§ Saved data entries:
--- START ---

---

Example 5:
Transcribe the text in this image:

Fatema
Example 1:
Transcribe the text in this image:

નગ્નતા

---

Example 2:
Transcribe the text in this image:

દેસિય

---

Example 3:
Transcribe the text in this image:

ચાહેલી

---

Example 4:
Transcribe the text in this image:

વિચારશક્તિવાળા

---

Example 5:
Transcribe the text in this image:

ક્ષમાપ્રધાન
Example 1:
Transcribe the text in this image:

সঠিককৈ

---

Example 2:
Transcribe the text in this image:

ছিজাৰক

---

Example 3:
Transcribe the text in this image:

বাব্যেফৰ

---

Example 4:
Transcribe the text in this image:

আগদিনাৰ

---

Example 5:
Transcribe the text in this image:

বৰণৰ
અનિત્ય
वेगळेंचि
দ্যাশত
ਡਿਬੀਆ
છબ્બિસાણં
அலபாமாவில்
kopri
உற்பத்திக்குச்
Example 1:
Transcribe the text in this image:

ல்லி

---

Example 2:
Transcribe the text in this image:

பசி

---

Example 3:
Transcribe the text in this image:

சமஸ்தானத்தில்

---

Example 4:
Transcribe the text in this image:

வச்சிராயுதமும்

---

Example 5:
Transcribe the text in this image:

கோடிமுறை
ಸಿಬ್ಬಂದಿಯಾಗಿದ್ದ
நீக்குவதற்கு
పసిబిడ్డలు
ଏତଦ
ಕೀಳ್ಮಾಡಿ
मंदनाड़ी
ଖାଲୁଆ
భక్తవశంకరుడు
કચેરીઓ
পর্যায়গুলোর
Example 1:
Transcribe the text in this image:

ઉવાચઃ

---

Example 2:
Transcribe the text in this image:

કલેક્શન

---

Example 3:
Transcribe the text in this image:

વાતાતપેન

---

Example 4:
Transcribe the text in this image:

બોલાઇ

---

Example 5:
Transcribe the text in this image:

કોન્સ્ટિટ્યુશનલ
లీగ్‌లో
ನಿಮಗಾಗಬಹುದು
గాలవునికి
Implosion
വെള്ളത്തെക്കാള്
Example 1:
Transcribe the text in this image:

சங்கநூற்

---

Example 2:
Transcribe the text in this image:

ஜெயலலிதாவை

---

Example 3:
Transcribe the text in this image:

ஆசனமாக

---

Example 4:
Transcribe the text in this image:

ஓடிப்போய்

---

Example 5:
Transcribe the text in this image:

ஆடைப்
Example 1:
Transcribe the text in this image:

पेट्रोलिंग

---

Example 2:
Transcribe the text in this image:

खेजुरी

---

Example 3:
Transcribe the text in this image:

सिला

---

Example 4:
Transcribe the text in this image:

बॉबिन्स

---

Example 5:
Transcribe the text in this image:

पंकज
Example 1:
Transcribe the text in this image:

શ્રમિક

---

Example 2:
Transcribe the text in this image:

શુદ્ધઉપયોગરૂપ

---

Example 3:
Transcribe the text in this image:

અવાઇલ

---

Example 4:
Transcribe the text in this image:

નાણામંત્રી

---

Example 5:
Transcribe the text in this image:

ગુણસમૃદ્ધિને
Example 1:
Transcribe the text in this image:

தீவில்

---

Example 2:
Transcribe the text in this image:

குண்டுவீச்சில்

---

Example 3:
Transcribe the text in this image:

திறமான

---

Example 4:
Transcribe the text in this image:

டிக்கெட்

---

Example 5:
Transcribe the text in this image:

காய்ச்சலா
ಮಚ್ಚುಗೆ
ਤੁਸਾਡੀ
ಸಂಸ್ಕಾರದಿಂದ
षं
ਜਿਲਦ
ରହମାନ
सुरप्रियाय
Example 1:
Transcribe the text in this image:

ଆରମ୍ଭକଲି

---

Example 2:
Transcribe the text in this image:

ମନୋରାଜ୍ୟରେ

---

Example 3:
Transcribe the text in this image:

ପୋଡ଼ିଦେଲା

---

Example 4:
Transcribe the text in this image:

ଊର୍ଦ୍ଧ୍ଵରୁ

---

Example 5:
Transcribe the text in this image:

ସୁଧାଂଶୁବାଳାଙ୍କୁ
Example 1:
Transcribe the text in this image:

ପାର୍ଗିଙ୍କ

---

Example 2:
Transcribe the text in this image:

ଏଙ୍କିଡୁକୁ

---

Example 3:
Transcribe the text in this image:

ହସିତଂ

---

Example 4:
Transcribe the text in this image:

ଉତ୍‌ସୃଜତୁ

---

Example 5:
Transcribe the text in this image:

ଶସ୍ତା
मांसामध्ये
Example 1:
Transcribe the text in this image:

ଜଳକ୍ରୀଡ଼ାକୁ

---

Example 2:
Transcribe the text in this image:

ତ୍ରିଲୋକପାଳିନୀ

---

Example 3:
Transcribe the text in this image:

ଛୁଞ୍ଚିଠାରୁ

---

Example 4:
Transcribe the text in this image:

--- END ---

§ What is needed:
Please reproduce all of the records above, changing every "Transcribe" to "Copy out" and leaving everything else untouched.

§ Reply to the task:
---

Example 5:
Copy out the text in this image:

Fatema
Example 1:
Copy out the text in this image:

નગ્નતા

---

Example 2:
Copy out the text in this image:

દેસિય

---

Example 3:
Copy out the text in this image:

ચાહેલી

---

Example 4:
Copy out the text in this image:

વિચારશક્તિવાળા

---

Example 5:
Copy out the text in this image:

ક્ષમાપ્રધાન
Example 1:
Copy out the text in this image:

সঠিককৈ

---

Example 2:
Copy out the text in this image:

ছিজাৰক

---

Example 3:
Copy out the text in this image:

বাব্যেফৰ

---

Example 4:
Copy out the text in this image:

আগদিনাৰ

---

Example 5:
Copy out the text in this image:

বৰণৰ
અનિત્ય
वेगळेंचि
দ্যাশত
ਡਿਬੀਆ
છબ્બિસાણં
அலபாமாவில்
kopri
உற்பத்திக்குச்
Example 1:
Copy out the text in this image:

ல்லி

---

Example 2:
Copy out the text in this image:

பசி

---

Example 3:
Copy out the text in this image:

சமஸ்தானத்தில்

---

Example 4:
Copy out the text in this image:

வச்சிராயுதமும்

---

Example 5:
Copy out the text in this image:

கோடிமுறை
ಸಿಬ್ಬಂದಿಯಾಗಿದ್ದ
நீக்குவதற்கு
పసిబిడ్డలు
ଏତଦ
ಕೀಳ್ಮಾಡಿ
मंदनाड़ी
ଖାଲୁଆ
భక్తవశంకరుడు
કચેરીઓ
পর্যায়গুলোর
Example 1:
Copy out the text in this image:

ઉવાચઃ

---

Example 2:
Copy out the text in this image:

કલેક્શન

---

Example 3:
Copy out the text in this image:

વાતાતપેન

---

Example 4:
Copy out the text in this image:

બોલાઇ

---

Example 5:
Copy out the text in this image:

કોન્સ્ટિટ્યુશનલ
లీగ్‌లో
ನಿಮಗಾಗಬಹುದು
గాలవునికి
Implosion
വെള്ളത്തെക്കാള്
Example 1:
Copy out the text in this image:

சங்கநூற்

---

Example 2:
Copy out the text in this image:

ஜெயலலிதாவை

---

Example 3:
Copy out the text in this image:

ஆசனமாக

---

Example 4:
Copy out the text in this image:

ஓடிப்போய்

---

Example 5:
Copy out the text in this image:

ஆடைப்
Example 1:
Copy out the text in this image:

पेट्रोलिंग

---

Example 2:
Copy out the text in this image:

खेजुरी

---

Example 3:
Copy out the text in this image:

सिला

---

Example 4:
Copy out the text in this image:

बॉबिन्स

---

Example 5:
Copy out the text in this image:

पंकज
Example 1:
Copy out the text in this image:

શ્રમિક

---

Example 2:
Copy out the text in this image:

શુદ્ધઉપયોગરૂપ

---

Example 3:
Copy out the text in this image:

અવાઇલ

---

Example 4:
Copy out the text in this image:

નાણામંત્રી

---

Example 5:
Copy out the text in this image:

ગુણસમૃદ્ધિને
Example 1:
Copy out the text in this image:

தீவில்

---

Example 2:
Copy out the text in this image:

குண்டுவீச்சில்

---

Example 3:
Copy out the text in this image:

திறமான

---

Example 4:
Copy out the text in this image:

டிக்கெட்

---

Example 5:
Copy out the text in this image:

காய்ச்சலா
ಮಚ್ಚುಗೆ
ਤੁਸਾਡੀ
ಸಂಸ್ಕಾರದಿಂದ
षं
ਜਿਲਦ
ରହମାନ
सुरप्रियाय
Example 1:
Copy out the text in this image:

ଆରମ୍ଭକଲି

---

Example 2:
Copy out the text in this image:

ମନୋରାଜ୍ୟରେ

---

Example 3:
Copy out the text in this image:

ପୋଡ଼ିଦେଲା

---

Example 4:
Copy out the text in this image:

ଊର୍ଦ୍ଧ୍ଵରୁ

---

Example 5:
Copy out the text in this image:

ସୁଧାଂଶୁବାଳାଙ୍କୁ
Example 1:
Copy out the text in this image:

ପାର୍ଗିଙ୍କ

---

Example 2:
Copy out the text in this image:

ଏଙ୍କିଡୁକୁ

---

Example 3:
Copy out the text in this image:

ହସିତଂ

---

Example 4:
Copy out the text in this image:

ଉତ୍‌ସୃଜତୁ

---

Example 5:
Copy out the text in this image:

ଶସ୍ତା
मांसामध्ये
Example 1:
Copy out the text in this image:

ଜଳକ୍ରୀଡ଼ାକୁ

---

Example 2:
Copy out the text in this image:

ତ୍ରିଲୋକପାଳିନୀ

---

Example 3:
Copy out the text in this image:

ଛୁଞ୍ଚିଠାରୁ

---

Example 4:
Copy out the text in this image:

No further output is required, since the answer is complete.